Today we’re going to dive into a fascinating paper called “LOGIC-LM: Empowering Large Language Models with Symbolic Solvers for Faithful Logical Reasoning.”
The authors of this paper claim that Large Language Models (LLMs) often struggle when faced with complex logical reasoning problems. Well, LLMs primarily rely on a chain of thought process, which can be limiting when it comes to intricate logical reasoning. To address this limitation, the authors introduce the concept of logic to enhance LLM performance. They harness the translation skills of LLMs by training them to convert reasoning prompts into symbolic representations using a few-shot generalization technique. They name this process as the problem formulator. This formulator transforms the problem into one of three types: logic programming (modus ponens), first-order reasoning, or constraint satisfaction problem.
Once they’ve converted the problem into a symbolic representation, the authors employ standard methods to solve logic or constraint satisfaction problems. For first-order logic, they use the inference engine from CS221 at Stanford (a course that I recently completed :). To refine the logical form of equations, they’ve built a self-refiner that takes error messages from the solver as feedback, helping them modify any inaccurate representations.
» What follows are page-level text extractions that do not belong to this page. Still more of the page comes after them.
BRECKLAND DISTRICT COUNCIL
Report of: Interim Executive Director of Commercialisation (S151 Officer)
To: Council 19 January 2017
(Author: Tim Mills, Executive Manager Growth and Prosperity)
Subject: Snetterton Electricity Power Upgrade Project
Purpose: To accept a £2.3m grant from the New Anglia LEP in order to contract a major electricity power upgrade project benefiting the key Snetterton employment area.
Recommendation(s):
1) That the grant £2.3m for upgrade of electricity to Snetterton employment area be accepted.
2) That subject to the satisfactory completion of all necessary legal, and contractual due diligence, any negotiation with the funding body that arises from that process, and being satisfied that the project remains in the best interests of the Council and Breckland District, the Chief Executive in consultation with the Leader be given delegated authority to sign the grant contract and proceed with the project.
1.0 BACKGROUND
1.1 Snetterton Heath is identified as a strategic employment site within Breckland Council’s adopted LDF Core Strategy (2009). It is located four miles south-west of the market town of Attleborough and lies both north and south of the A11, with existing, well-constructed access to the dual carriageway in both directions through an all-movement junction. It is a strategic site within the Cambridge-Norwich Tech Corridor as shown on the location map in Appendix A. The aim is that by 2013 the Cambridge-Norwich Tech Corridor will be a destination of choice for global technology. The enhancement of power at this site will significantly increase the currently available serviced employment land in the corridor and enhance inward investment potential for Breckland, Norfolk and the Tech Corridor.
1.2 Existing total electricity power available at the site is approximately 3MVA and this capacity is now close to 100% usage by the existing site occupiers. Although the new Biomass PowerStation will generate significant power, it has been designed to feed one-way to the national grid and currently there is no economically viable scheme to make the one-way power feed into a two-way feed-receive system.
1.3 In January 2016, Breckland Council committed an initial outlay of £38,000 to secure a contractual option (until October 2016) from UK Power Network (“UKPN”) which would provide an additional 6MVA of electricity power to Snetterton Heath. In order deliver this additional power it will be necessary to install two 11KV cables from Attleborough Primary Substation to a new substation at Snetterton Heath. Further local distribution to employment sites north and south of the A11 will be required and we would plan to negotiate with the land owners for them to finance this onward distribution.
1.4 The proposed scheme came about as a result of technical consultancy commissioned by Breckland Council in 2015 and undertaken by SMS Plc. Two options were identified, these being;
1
Now, you might be wondering, how do they translate the results back into natural language? Well, they’ve developed something called a result interpreter that converts the solution into an answer we humans can understand. Let’s break it down with a couple of examples to make things more tangible. Take this prompt for first-order reasoning:
Prompt: A Japanese game company created the game The Legend of Zelda. All games in the Top 10 list are made by Japanese game companies. If a game sells more than one million copies, then it will be selected for the Top 10 list. The Legend of Zelda sold more than one million copies.
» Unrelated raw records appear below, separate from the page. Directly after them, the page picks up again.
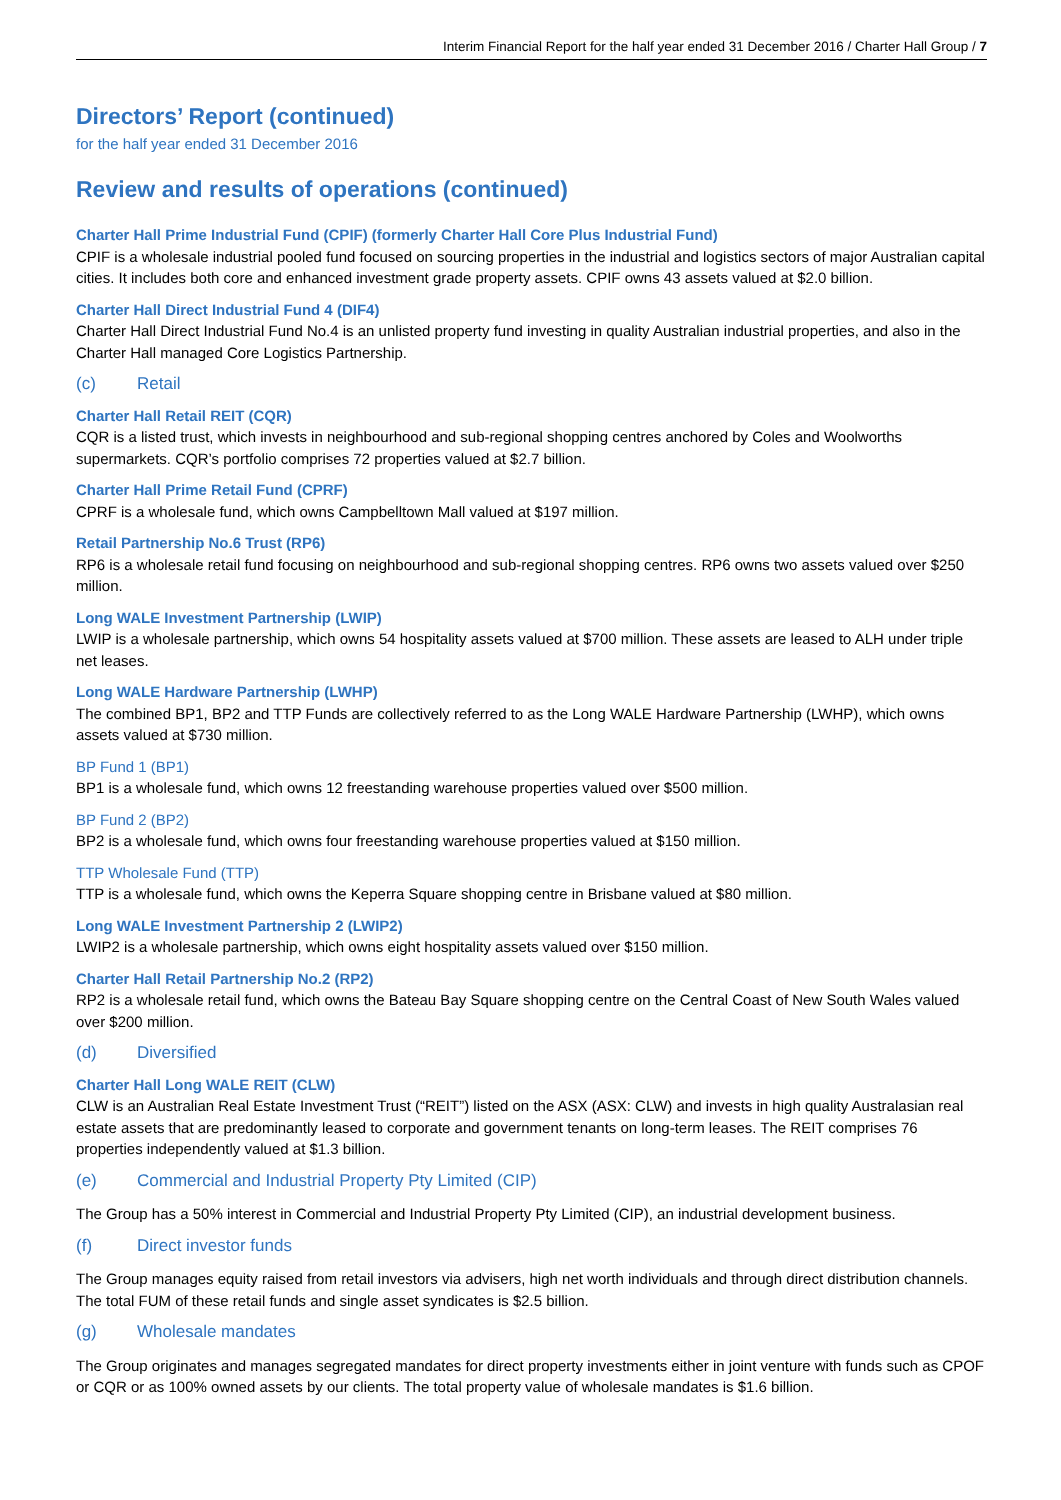Interim Financial Report for the half year ended 31 December 2016 / Charter Hall Group / 7
Directors’ Report (continued)
for the half year ended 31 December 2016
Review and results of operations (continued)
Charter Hall Prime Industrial Fund (CPIF) (formerly Charter Hall Core Plus Industrial Fund)
CPIF is a wholesale industrial pooled fund focused on sourcing properties in the industrial and logistics sectors of major Australian capital cities. It includes both core and enhanced investment grade property assets. CPIF owns 43 assets valued at $2.0 billion.
Charter Hall Direct Industrial Fund 4 (DIF4)
Charter Hall Direct Industrial Fund No.4 is an unlisted property fund investing in quality Australian industrial properties, and also in the Charter Hall managed Core Logistics Partnership.
(c) Retail
Charter Hall Retail REIT (CQR)
CQR is a listed trust, which invests in neighbourhood and sub-regional shopping centres anchored by Coles and Woolworths supermarkets. CQR’s portfolio comprises 72 properties valued at $2.7 billion.
Charter Hall Prime Retail Fund (CPRF)
CPRF is a wholesale fund, which owns Campbelltown Mall valued at $197 million.
Retail Partnership No.6 Trust (RP6)
RP6 is a wholesale retail fund focusing on neighbourhood and sub-regional shopping centres. RP6 owns two assets valued over $250 million.
Long WALE Investment Partnership (LWIP)
LWIP is a wholesale partnership, which owns 54 hospitality assets valued at $700 million. These assets are leased to ALH under triple net leases.
Long WALE Hardware Partnership (LWHP)
The combined BP1, BP2 and TTP Funds are collectively referred to as the Long WALE Hardware Partnership (LWHP), which owns assets valued at $730 million.
BP Fund 1 (BP1)
BP1 is a wholesale fund, which owns 12 freestanding warehouse properties valued over $500 million.
BP Fund 2 (BP2)
BP2 is a wholesale fund, which owns four freestanding warehouse properties valued at $150 million.
TTP Wholesale Fund (TTP)
TTP is a wholesale fund, which owns the Keperra Square shopping centre in Brisbane valued at $80 million.
Long WALE Investment Partnership 2 (LWIP2)
LWIP2 is a wholesale partnership, which owns eight hospitality assets valued over $150 million.
Charter Hall Retail Partnership No.2 (RP2)
RP2 is a wholesale retail fund, which owns the Bateau Bay Square shopping centre on the Central Coast of New South Wales valued over $200 million.
(d) Diversified
Charter Hall Long WALE REIT (CLW)
CLW is an Australian Real Estate Investment Trust (“REIT”) listed on the ASX (ASX: CLW) and invests in high quality Australasian real estate assets that are predominantly leased to corporate and government tenants on long-term leases. The REIT comprises 76 properties independently valued at $1.3 billion.
(e) Commercial and Industrial Property Pty Limited (CIP)
The Group has a 50% interest in Commercial and Industrial Property Pty Limited (CIP), an industrial development business.
(f) Direct investor funds
The Group manages equity raised from retail investors via advisers, high net worth individuals and through direct distribution channels. The total FUM of these retail funds and single asset syndicates is $2.5 billion.
(g) Wholesale mandates
The Group originates and manages segregated mandates for direct property investments either in joint venture with funds such as CPOF or CQR or as 100% owned assets by our clients. The total property value of wholesale mandates is $1.6 billion.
Question: Based on the given information, is the following statement true, false, or uncertain? The Legend of Zelda is in the Top 10 list.
(A) True
(B) False
(C) Uncertain
According to the model, the answer is True. Now, let’s try to understand how the machine processes this information.
In the realm of first-order reasoning, we create relations that apply to “all” or “at least one.” These relations are indicated by “for all” or “there exists,” allowing us to reason in various ways. The rest is pretty straightforward, with logical operators like “and,” “or,” and “implies” to connect the dots.
So if I were to say 3 statements:
- All human are smart
- John is human
- Sagar is not human
The first order resolution will give us that “John is smart”, given john implies human and human implies smart. However note that this will not give us “Sagar is not smart”.
Now, let’s move on to another example involving Constraint Satisfaction Problems (CSP):
Prompt: The following paragraphs describe a set of five objects arranged in a fixed order. The statements are logically consistent within each paragraph. In a golf tournament, there were five golfers: Rob, Eve, Eli, Amy, and Dan. Dan finished second. Amy finished below Eve. Dan finished above Eve. Amy finished above Eli.
Question: Which of the following statements is true?
(A) Rob finished third
(B) Eve finished third
(C) Eli finished third
(D) Amy finished third
(E) Dan finished third
When I tested this prompt, ChatGPT indicated that all the statements were false. However, we know that statement B, “Eve finished third,” is actually true. Let’s take a closer look at the structure of this problem.
For Constraint Satisfaction Problems (CSP), the formulation is a bit different. In this case, the problem formulator made an error (as highlighted in yellow in the paper). However, it’s pretty obvious that the model will still be able to solve this particular problem.
Now, let’s see the results of various reasoning-based datasets tested with this new logic-enhanced approach.
In the image, you’ll find a comparison between the standard LLM, the chain of thought prompting (CoT) approach, and the new logic-LM method proposed in this paper.
One interesting observation in the result is LogicLM maintains higher accuracy when there is deeper reasoning depth in the prompt, as shown above.
If you’re interested in diving deeper into the details, you can find the full paper here.
And there you have it, a brief overview of the “LOGIC-LM” paper that explores how symbolic solvers can empower large language models to tackle logical reasoning challenges. This has been a super interesting read for me – hope you all like it too.